The Glacier complete with SNOW TUNNEL 🙂
- The biggest rodelbahn in Switzerland.
This rodelbahn (which slides down a mountain for about 800 height meters) can be reached directly from the city center of Chur. All you must do is take a cable ride up and then walk a few hours over the Alps to the start of it. Ride down (be prepared, I screamed all the way from the adrenaline jolting through my veins) and then take a bus back to Chur. A super day trip!
- The Pinut Via ferrata
This historic via ferrata (it was first ascended in 1775) is a great way to get accustomed with this type of mountaineering. It is very well equipped and one of the most beautiful via ferratas I ever did. About 8-900 meter straight up a vertical wall, going through caves in the wall, scampering over ridges and hanging from edges are all part of this, about 6 hour long, experience. It was so wonderful that we did it twice! Again, very proud of Sparrow that he made it (twice)!
Some pictures of this wonderfull adventure..
- Finally, Partnunsee Should not be forgotten!

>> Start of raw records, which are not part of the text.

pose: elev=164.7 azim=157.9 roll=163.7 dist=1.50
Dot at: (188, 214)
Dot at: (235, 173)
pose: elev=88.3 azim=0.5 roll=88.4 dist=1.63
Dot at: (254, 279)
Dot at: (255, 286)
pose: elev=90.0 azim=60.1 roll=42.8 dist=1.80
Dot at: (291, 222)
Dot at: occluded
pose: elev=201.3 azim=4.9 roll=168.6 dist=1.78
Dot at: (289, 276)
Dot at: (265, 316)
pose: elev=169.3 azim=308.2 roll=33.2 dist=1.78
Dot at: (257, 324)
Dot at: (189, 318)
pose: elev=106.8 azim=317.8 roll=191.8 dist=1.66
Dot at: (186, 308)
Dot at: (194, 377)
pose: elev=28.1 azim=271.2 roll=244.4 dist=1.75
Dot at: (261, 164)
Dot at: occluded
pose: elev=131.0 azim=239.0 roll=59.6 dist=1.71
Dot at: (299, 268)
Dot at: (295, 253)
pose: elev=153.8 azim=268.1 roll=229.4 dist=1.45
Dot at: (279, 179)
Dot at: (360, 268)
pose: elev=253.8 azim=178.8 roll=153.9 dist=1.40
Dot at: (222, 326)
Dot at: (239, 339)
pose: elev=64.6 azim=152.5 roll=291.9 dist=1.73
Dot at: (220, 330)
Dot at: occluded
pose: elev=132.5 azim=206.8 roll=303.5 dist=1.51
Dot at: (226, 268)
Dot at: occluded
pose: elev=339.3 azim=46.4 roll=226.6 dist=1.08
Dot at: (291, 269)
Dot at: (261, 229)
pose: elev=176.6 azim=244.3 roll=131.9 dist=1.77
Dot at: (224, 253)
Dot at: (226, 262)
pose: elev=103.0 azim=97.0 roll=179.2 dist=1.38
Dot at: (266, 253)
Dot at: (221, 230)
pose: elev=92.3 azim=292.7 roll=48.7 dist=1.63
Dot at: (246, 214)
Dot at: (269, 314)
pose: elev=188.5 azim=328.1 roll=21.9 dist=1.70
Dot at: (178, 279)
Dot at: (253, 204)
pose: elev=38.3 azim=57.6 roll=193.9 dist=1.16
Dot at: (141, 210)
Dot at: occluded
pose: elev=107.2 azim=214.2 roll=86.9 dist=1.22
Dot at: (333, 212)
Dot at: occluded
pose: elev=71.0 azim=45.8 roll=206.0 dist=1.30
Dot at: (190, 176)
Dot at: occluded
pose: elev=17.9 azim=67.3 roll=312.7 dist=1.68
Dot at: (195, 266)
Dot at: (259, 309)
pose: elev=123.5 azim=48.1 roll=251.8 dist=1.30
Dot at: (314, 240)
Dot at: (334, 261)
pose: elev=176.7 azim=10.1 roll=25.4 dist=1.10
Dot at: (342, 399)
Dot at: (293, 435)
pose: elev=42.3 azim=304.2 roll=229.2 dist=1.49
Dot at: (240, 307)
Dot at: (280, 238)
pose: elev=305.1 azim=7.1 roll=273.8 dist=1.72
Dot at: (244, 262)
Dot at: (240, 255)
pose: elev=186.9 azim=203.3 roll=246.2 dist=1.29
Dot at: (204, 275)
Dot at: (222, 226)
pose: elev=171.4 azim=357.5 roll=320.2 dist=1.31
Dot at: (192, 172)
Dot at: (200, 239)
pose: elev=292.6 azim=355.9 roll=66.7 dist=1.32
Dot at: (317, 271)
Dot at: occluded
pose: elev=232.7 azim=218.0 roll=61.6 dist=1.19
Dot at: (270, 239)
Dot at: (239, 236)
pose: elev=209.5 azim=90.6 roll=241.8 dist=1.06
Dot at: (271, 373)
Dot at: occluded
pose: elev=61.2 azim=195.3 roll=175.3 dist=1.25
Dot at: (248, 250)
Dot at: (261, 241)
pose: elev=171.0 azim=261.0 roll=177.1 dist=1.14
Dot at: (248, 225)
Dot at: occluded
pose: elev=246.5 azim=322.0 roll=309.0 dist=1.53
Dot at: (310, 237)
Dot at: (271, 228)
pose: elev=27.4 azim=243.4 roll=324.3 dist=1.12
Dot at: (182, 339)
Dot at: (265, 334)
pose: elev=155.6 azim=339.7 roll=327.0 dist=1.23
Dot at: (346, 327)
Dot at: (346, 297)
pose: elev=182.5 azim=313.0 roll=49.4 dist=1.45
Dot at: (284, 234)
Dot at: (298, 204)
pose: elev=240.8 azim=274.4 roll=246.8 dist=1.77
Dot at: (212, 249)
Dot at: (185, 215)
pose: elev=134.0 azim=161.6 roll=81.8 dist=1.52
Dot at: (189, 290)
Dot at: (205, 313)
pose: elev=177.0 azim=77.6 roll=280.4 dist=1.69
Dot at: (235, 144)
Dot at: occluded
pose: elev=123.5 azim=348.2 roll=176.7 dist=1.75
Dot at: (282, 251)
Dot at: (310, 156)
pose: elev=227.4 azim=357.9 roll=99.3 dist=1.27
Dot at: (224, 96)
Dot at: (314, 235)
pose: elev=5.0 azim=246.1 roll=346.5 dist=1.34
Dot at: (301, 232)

This lovely lake (at about 2100 meters) is a great hike. Once you arrived (we were exhausted with the bags) you can have a refreshing swim in the lake and even go for a little boating since a nice rowboat is freely available at the pier. There is wood available for a campfire and the grass is flat and ideal to pitch a tent. Well ideal is maybe a big word… since there is one small problem… COWS… Yes I understand you think, cows? Why is that a problem? Well let me tell you. In Switzerland cows are quite peculiar…. first off they are fitted with very, very, very loud bells! Thus it seems twelve o’clock at the saint Pieter cathedral 24/7. That’s fun for a while but in the night you start to wonder if they actually ever sleep.. The answer to that question is, yes, in the day. Because the night is way too interesting to roam around and bother innocent campers ….. Thus we found ourselves surrounded by 10-15 cows, stalking us at the fire and trying to eat our tent at night…
It was very funny! But also slightly annoying after a while J
Thus I would recommend to avoid pitching your tent right next to a cow hotspot like a lake 🙂
Okay folk that was it for this time! Now we are back in Ireland and enjoying some Irish steak (finally PROTEINS>>>>>) while watching the Ocean. Also great to be back!